Kepala Dinas Pemberdayaan Masyarakat dan Desa (DPMD) PPU, Tita Deritayati, saat diwawancara awak media terkait kendala pencairan ADD.
Kepala Dinas Pemberdayaan Masyarakat dan Desa (DPMD) PPU, Tita Deritayati, saat diwawancara awak media terkait kendala pencairan ADD.

PENAJAM – Pencairan Alokasi Dana Desa (ADD) tahap kedua di Kabupaten Penajam Paser Utara (PPU) terhambat karena masalah administrasi. Sebanyak 13 desa, terutama di Kecamatan Babulu dan Sepaku, belum berhasil mencairkan dana tersebut akibat keterlambatan penyelesaian Surat Pertanggungjawaban (SPJ).

“Desa di Kecamatan Sepaku dan Babulu memang paling banyak, sehingga memerlukan waktu lebih dalam proses verifikasinya,” ujar Kepala Dinas Pemberdayaan Masyarakat dan Desa (DPMD) PPU, Tita Deritayati.

Kendala utama yang dihadapi desa-desa tersebut adalah masalah administrasi. Banyak perangkat desa yang belum melengkapi persyaratan administrasi, seperti Surat Pertanggungjawaban (SPJ).

“Saat mereka merasa sudah lengkap, ternyata ada beberapa persyaratan yang belum terpenuhi,” tambah Tita.

DPMD PPU berupaya mempercepat proses pencairan dengan berkolaborasi dengan pendamping tenaga profesional desa dan tim verifikasi kecamatan. Namun, proses verifikasi di tingkat kecamatan membutuhkan waktu yang cukup lama karena setiap dokumen harus diperiksa secara detail.

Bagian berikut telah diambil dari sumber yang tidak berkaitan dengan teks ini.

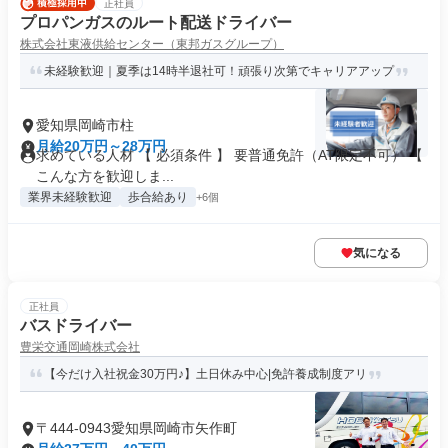
正社員
プロパンガスのルート配送ドライバー
株式会社東液供給センター（東邦ガスグループ）
未経験歓迎｜夏季は14時半退社可！頑張り次第でキャリアアップ
愛知県岡崎市柱
月給20万円～28万円
求めている人材 【 必須条件 】 要普通免許（AT限定不可） 【
こんな方を歓迎しま...
業界未経験歓迎
歩合給あり
+6個
気になる
正社員
バスドライバー
豊栄交通岡崎株式会社
【今だけ入社祝金30万円♪】土日休み中心|免許養成制度アリ
〒444-0943愛知県岡崎市矢作町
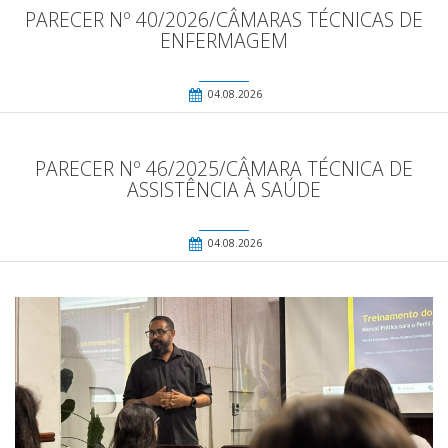
PARECER Nº 40/2026/CÂMARAS TÉCNICAS DE
ENFERMAGEM
04.08.2026
PARECER Nº 46/2025/CÂMARA TÉCNICA DE
ASSISTÊNCIA À SAÚDE
04.08.2026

“Kami akan bekerja sama dengan pendamping profesional desa dan tim verifikasi kecamatan agar segera menyelesaikan permasalahan administrasi mereka,” tegasnya.

DPMD terus mendorong percepatan pencairan ADD tahap kedua ini. Tita berharap desa-desa yang belum selesai bisa segera memenuhi persyaratan administrasi agar dana tersebut dapat segera dicairkan dan dimanfaatkan untuk pembangunan desa.

“Kami berharap desa-desa yang belum selesai bisa segera memenuhi persyaratan administrasi agar dana bisa segera dicairkan,” pungkasnya.